WHAT NEEDS TO BE DONE: Reproduce the listing below, substituting "RSD" for every instance of "рсд" and leaving all other text unchanged.

EXERCISE INPUTS:
== Segment start ==

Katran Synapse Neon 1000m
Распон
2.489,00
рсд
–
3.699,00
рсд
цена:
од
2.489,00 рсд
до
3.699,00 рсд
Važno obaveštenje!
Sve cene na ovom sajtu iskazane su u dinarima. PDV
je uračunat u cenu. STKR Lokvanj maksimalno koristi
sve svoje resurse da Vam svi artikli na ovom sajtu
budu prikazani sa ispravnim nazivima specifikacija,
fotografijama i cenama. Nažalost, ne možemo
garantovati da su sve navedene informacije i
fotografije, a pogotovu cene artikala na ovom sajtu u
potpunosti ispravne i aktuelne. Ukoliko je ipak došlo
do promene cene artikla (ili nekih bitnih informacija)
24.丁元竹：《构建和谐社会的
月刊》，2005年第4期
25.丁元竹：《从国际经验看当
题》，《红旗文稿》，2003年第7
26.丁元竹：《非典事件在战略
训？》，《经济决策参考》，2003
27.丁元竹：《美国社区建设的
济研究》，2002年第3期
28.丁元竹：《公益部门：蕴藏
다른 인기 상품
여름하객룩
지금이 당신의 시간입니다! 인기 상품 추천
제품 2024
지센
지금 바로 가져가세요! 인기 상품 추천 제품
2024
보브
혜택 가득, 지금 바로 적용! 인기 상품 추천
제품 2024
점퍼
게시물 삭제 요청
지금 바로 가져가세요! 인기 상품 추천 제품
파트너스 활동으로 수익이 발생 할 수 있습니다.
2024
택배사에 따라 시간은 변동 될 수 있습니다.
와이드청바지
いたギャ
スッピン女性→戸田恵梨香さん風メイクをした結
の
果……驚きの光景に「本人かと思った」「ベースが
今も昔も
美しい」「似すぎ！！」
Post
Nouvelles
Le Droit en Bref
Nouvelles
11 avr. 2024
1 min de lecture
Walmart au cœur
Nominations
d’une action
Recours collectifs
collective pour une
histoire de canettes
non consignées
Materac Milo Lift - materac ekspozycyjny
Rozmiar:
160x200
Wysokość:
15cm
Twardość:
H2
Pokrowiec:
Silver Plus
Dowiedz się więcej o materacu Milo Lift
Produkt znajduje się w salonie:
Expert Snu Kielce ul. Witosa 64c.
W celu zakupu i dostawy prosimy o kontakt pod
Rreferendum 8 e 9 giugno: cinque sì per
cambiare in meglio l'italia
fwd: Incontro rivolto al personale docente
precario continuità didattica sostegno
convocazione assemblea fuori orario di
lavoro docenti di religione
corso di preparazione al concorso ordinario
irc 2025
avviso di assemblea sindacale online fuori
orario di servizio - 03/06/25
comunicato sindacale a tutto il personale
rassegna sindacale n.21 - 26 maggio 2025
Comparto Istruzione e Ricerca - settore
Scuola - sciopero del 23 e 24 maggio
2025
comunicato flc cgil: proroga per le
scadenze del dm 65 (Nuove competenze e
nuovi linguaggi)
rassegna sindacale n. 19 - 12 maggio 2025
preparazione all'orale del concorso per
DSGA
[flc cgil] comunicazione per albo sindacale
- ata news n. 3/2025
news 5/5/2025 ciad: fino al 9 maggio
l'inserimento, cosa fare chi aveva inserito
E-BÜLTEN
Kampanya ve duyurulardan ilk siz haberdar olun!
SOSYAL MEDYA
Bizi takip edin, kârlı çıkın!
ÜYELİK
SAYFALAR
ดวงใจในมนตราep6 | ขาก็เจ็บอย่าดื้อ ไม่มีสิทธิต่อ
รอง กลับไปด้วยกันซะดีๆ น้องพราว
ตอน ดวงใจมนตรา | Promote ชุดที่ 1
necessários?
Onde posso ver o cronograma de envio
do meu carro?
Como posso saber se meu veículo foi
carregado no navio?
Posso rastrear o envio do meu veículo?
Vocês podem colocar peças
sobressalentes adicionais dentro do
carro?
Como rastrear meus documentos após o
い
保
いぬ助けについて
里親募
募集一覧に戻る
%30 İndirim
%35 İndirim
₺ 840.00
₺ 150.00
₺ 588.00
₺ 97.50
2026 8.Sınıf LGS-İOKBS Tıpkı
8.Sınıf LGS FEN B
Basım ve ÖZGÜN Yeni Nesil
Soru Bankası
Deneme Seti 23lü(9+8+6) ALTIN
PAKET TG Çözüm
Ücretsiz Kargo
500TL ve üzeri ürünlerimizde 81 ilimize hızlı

== Segment end ==

EXERCISE OUTPUT:
Katran Synapse Neon 1000m
Распон
2.489,00
RSD
–
3.699,00
RSD
цена:
од
2.489,00 RSD
до
3.699,00 RSD
Važno obaveštenje!
Sve cene na ovom sajtu iskazane su u dinarima. PDV
je uračunat u cenu. STKR Lokvanj maksimalno koristi
sve svoje resurse da Vam svi artikli na ovom sajtu
budu prikazani sa ispravnim nazivima specifikacija,
fotografijama i cenama. Nažalost, ne možemo
garantovati da su sve navedene informacije i
fotografije, a pogotovu cene artikala na ovom sajtu u
potpunosti ispravne i aktuelne. Ukoliko je ipak došlo
do promene cene artikla (ili nekih bitnih informacija)
24.丁元竹：《构建和谐社会的
月刊》，2005年第4期
25.丁元竹：《从国际经验看当
题》，《红旗文稿》，2003年第7
26.丁元竹：《非典事件在战略
训？》，《经济决策参考》，2003
27.丁元竹：《美国社区建设的
济研究》，2002年第3期
28.丁元竹：《公益部门：蕴藏
다른 인기 상품
여름하객룩
지금이 당신의 시간입니다! 인기 상품 추천
제품 2024
지센
지금 바로 가져가세요! 인기 상품 추천 제품
2024
보브
혜택 가득, 지금 바로 적용! 인기 상품 추천
제품 2024
점퍼
게시물 삭제 요청
지금 바로 가져가세요! 인기 상품 추천 제품
파트너스 활동으로 수익이 발생 할 수 있습니다.
2024
택배사에 따라 시간은 변동 될 수 있습니다.
와이드청바지
いたギャ
スッピン女性→戸田恵梨香さん風メイクをした結
の
果……驚きの光景に「本人かと思った」「ベースが
今も昔も
美しい」「似すぎ！！」
Post
Nouvelles
Le Droit en Bref
Nouvelles
11 avr. 2024
1 min de lecture
Walmart au cœur
Nominations
d’une action
Recours collectifs
collective pour une
histoire de canettes
non consignées
Materac Milo Lift - materac ekspozycyjny
Rozmiar:
160x200
Wysokość:
15cm
Twardość:
H2
Pokrowiec:
Silver Plus
Dowiedz się więcej o materacu Milo Lift
Produkt znajduje się w salonie:
Expert Snu Kielce ul. Witosa 64c.
W celu zakupu i dostawy prosimy o kontakt pod
Rreferendum 8 e 9 giugno: cinque sì per
cambiare in meglio l'italia
fwd: Incontro rivolto al personale docente
precario continuità didattica sostegno
convocazione assemblea fuori orario di
lavoro docenti di religione
corso di preparazione al concorso ordinario
irc 2025
avviso di assemblea sindacale online fuori
orario di servizio - 03/06/25
comunicato sindacale a tutto il personale
rassegna sindacale n.21 - 26 maggio 2025
Comparto Istruzione e Ricerca - settore
Scuola - sciopero del 23 e 24 maggio
2025
comunicato flc cgil: proroga per le
scadenze del dm 65 (Nuove competenze e
nuovi linguaggi)
rassegna sindacale n. 19 - 12 maggio 2025
preparazione all'orale del concorso per
DSGA
[flc cgil] comunicazione per albo sindacale
- ata news n. 3/2025
news 5/5/2025 ciad: fino al 9 maggio
l'inserimento, cosa fare chi aveva inserito
E-BÜLTEN
Kampanya ve duyurulardan ilk siz haberdar olun!
SOSYAL MEDYA
Bizi takip edin, kârlı çıkın!
ÜYELİK
SAYFALAR
ดวงใจในมนตราep6 | ขาก็เจ็บอย่าดื้อ ไม่มีสิทธิต่อ
รอง กลับไปด้วยกันซะดีๆ น้องพราว
ตอน ดวงใจมนตรา | Promote ชุดที่ 1
necessários?
Onde posso ver o cronograma de envio
do meu carro?
Como posso saber se meu veículo foi
carregado no navio?
Posso rastrear o envio do meu veículo?
Vocês podem colocar peças
sobressalentes adicionais dentro do
carro?
Como rastrear meus documentos após o
い
保
いぬ助けについて
里親募
募集一覧に戻る
%30 İndirim
%35 İndirim
₺ 840.00
₺ 150.00
₺ 588.00
₺ 97.50
2026 8.Sınıf LGS-İOKBS Tıpkı
8.Sınıf LGS FEN B
Basım ve ÖZGÜN Yeni Nesil
Soru Bankası
Deneme Seti 23lü(9+8+6) ALTIN
PAKET TG Çözüm
Ücretsiz Kargo
500TL ve üzeri ürünlerimizde 81 ilimize hızlı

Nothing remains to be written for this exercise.